**Petunjuk:**
Sajikan sebagai tabel Markdown baris-baris item dari baris yang memuat "What is the difference" sampai dengan baris terakhir item, keduanya ikut disertakan, dengan kolom "No" dan "Isi Baris". Abaikan baris kosong dan jangan masukkan gambar ke dalam jawaban.

**Data untuk Diproses:**
+++++

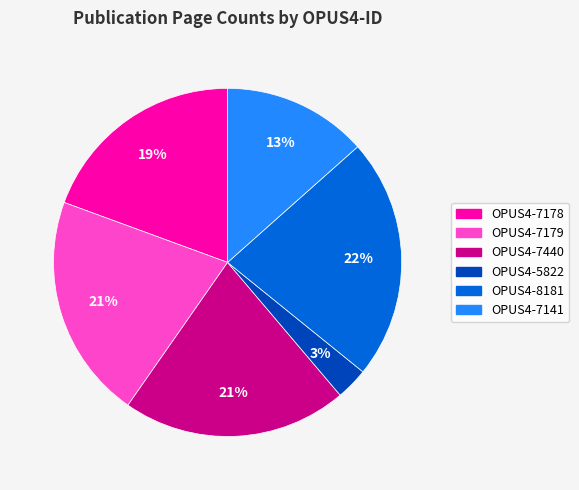

To the nearest percent, what is the average slice percentage?

17%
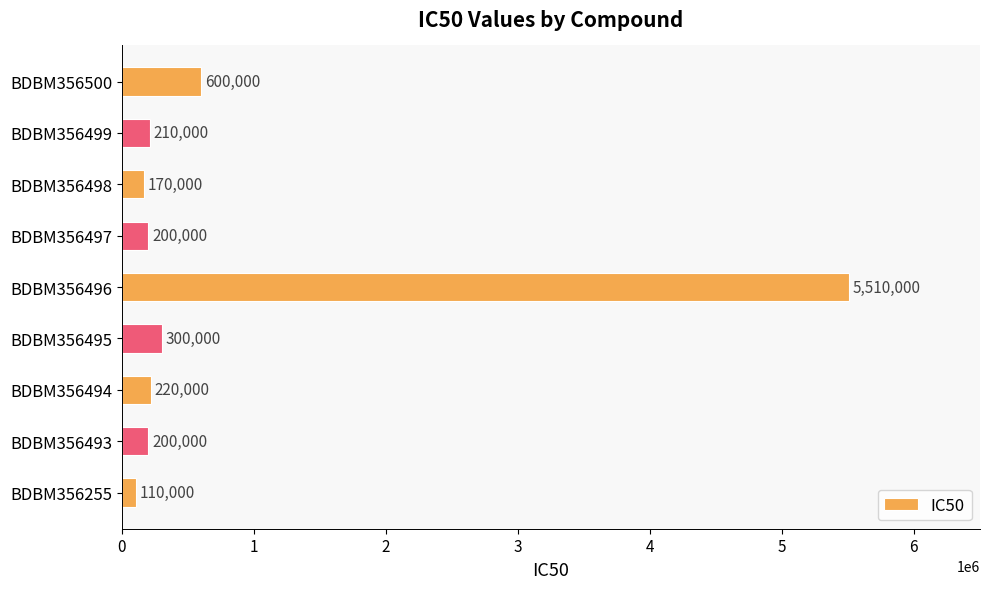

What is the difference between the maximum and minimum values?

5400000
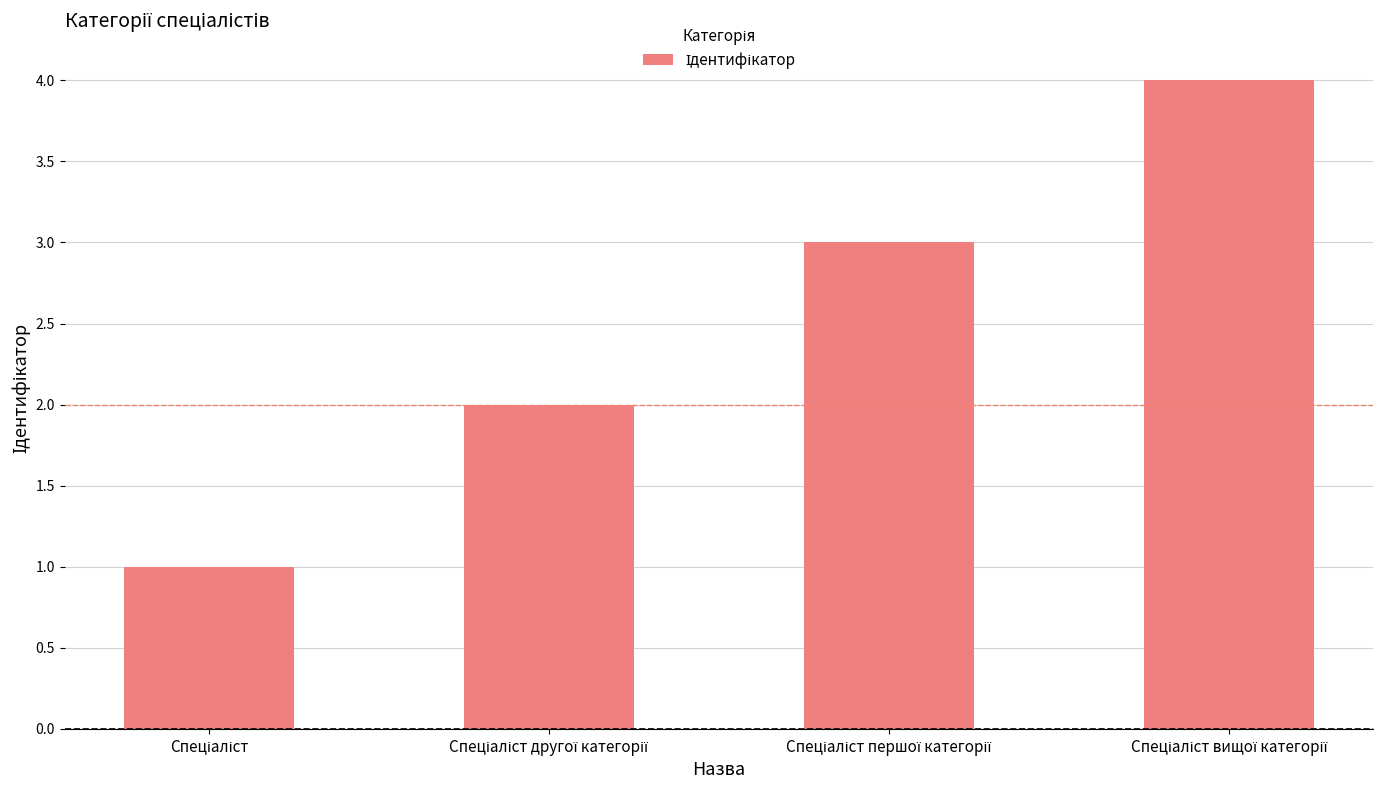

What is the maximum value shown in the chart?

4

+++++

**Jawaban Latihan:**
| No | Isi Baris |
|---|---|
| 1 | What is the difference between the maximum and minimum values? |
| 2 | 5400000 |
| 3 | What is the maximum value shown in the chart? |
| 4 | 4 |